Todos somos misioneros
“Nadie va al paraíso solo. Solos se va al infierno. A lo mejor con ocho rosarios encima, destilando agua santa, embutidos de estampitas y después de haber comido kilos de eucaristía. Pero, solos, os quedáis en el infierno” (Rosini, 2020) Sin duda es este un comienzo brusco, mas la frase citada expresa la vocación fundamental del hombre: la comunión. En el fondo, es una invitación a ser misioneros. Todos estamos llamados a serlo. Los cristianos, por el bautismo que nos da experiencia de muerte y de vida. Y los no cristianos también, por su pertenencia a la gran Iglesia de la Humanidad.
En la España y en la Europa de nuestro tiempo no está de moda creer en Dios, y mucho menos en la Iglesia. Hijos de la Ilustración, creemos que la razón es el juez supremo que puede dirimir la verdad o falsedad de algo. No nos paramos a pensar que somos seres finitos y, como tales, nuestra razón es limitada. Que si ceñimos la verdad a algo que pueda caber en la estrecha circunferencia de nuestra cabeza, nos perderemos todo aquello que va más allá del hombre.
Quien escribe estas líneas parte de una convicción radical. Que hay algo que el hombre no puede comprender, porque es más grande que él. Ese algo es en realidad un Quien. Un ser eterno que ha querido irrumpir en la Historia, nacer para enseñar con su vida, con su pasión y su muerte qué es vivir verdaderamente: entregar la vida por amor.
En eso consiste la misión: entregar la vida. La razón nos dice que dar algo implica perderlo. Pero el misterio revela que dar implica tener para siempre. Porque no somos mónadas, sino un yo con un tú, como decía Wittgenstein. Todos estamos llamados a ser misioneros porque todos estamos llamados a ser Iglesia.
En sentido amplio, la Iglesia es la Humanidad (Guardini, El sentido de la Iglesia).
Por eso, cuando la Iglesia ora en la misa, ora con todos los que formamos parte de ella, estemos o no presentes, creamos o no en ella. Ahí estamos todos. Creyentes, bautizados, no bautizados, ateos, agnósticos. Por eso, cuando el mundo sufre, sufre la Iglesia. Y el mal que un hombre produce pesa en el corazón de la iglesia. Las heridas que se infligen a la sociedad o que la sociedad se autoinflige, sangran en el cuerpo de la Iglesia. Marcan el corazón de cada hombre.
¿Dónde está tu hermano? Le pregunta Dios a Caín.

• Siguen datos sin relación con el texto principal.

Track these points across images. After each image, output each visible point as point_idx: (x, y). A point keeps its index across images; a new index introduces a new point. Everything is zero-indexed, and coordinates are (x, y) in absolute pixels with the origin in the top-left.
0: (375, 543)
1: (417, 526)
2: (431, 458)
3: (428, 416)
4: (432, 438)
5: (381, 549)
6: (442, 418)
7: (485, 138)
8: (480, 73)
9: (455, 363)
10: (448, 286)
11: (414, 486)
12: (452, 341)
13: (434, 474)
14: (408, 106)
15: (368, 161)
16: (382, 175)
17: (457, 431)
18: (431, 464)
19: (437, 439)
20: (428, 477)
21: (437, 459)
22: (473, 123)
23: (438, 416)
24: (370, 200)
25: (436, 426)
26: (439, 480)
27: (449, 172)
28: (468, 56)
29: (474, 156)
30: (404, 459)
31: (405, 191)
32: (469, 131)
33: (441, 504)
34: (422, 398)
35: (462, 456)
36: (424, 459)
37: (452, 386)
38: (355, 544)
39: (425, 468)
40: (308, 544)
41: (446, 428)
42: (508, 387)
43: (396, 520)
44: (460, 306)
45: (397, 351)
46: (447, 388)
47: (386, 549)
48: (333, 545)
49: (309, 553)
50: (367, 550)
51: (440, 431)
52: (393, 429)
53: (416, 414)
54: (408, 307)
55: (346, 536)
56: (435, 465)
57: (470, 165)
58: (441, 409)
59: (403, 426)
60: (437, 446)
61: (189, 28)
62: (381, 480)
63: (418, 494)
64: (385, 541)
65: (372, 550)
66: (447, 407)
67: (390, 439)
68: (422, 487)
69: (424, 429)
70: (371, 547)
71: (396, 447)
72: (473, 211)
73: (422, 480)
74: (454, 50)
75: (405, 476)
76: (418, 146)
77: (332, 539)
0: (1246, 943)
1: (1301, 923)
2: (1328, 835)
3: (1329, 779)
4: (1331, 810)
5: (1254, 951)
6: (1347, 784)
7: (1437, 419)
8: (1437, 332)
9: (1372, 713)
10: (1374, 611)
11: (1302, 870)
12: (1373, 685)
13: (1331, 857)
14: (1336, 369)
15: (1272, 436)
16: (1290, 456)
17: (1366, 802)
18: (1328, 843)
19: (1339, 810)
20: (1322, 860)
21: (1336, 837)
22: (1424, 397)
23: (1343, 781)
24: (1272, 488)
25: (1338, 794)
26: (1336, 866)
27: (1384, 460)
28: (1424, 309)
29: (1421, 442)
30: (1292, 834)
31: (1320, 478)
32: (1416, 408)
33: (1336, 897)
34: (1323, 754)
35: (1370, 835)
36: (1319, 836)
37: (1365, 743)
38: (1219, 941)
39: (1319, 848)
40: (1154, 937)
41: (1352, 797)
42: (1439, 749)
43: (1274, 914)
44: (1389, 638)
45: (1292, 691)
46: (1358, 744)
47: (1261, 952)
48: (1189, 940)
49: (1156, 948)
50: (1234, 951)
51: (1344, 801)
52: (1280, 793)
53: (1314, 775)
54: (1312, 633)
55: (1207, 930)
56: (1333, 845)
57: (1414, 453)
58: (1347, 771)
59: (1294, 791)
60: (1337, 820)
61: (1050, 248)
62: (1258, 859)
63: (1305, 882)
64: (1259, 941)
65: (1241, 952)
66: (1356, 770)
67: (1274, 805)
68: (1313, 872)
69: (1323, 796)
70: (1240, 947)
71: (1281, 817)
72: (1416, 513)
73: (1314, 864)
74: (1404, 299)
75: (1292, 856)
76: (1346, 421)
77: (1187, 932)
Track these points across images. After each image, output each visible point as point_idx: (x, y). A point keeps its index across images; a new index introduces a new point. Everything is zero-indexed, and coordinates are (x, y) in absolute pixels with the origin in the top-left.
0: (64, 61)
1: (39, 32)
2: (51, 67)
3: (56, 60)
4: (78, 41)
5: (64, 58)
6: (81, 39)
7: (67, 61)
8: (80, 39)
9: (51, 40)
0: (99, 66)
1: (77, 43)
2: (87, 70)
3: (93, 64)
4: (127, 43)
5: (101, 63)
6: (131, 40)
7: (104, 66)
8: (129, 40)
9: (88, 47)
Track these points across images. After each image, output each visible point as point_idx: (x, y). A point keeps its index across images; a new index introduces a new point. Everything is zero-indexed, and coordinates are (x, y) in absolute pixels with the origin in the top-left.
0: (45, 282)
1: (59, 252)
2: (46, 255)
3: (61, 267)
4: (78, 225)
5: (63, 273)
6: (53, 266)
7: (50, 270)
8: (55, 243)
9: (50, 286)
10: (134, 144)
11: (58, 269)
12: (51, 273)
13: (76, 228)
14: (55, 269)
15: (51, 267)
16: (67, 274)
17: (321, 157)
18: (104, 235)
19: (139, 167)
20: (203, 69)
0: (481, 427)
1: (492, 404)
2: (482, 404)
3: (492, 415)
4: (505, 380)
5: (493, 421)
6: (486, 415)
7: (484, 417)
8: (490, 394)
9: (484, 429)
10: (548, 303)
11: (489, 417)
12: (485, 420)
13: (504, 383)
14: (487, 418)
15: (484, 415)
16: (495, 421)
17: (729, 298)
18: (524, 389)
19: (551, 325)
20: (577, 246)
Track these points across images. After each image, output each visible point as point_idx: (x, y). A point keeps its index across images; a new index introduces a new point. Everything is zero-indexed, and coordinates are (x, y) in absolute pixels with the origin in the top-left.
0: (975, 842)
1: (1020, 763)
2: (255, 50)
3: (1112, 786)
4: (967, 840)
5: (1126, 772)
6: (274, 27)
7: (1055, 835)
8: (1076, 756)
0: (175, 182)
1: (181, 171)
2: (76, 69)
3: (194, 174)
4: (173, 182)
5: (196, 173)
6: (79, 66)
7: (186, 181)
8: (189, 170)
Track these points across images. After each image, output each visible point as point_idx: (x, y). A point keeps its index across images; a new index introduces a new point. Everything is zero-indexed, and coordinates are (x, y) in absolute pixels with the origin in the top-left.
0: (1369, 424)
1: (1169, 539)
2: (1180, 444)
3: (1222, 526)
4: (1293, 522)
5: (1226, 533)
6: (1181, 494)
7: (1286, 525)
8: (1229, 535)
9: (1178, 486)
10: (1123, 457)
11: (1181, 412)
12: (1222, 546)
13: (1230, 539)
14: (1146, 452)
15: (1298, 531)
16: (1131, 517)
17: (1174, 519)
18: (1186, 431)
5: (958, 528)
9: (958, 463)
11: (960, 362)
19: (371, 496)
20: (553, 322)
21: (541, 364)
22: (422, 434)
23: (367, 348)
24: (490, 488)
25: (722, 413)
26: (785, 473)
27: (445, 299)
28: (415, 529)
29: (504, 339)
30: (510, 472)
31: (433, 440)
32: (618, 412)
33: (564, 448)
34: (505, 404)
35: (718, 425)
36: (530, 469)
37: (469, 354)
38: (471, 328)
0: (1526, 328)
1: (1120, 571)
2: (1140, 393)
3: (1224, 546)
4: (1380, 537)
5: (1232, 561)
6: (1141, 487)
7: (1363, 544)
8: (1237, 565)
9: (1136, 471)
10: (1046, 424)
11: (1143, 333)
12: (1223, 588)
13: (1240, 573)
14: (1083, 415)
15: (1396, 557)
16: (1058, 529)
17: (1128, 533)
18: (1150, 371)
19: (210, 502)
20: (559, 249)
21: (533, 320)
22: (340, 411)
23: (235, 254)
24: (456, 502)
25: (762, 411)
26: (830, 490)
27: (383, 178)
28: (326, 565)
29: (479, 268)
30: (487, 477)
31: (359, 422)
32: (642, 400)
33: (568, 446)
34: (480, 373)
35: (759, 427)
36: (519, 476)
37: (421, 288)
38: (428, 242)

Y él contesta: ¿acaso soy yo el guardián de mi hermano? (Génesis 4, 9-16)
La respuesta es sí. Somos responsables del otro.
Célebre es la prescripción evangélica: ama a tu prójimo como a ti mismo (Mt 22, 39-40). Se piensa que quiere decir: igual que te amas a ti, ama a tu prójimo. Pero no es así. Significa: ama a tu prójimo en cuanto el prójimo es tu mismo. Amando a tu prójimo te estás amando a ti mismo. Esto es lo que fundamentalmente lleva a la Iglesia a ser misionera. Es más, si no fuera misionera, no sería Iglesia. Porque nace precisamente para servir a la misión. Para que el hombre, entregando su vida a otros – otros que forman parte de él mismo – sea verdaderamente hombre y viva eternamente.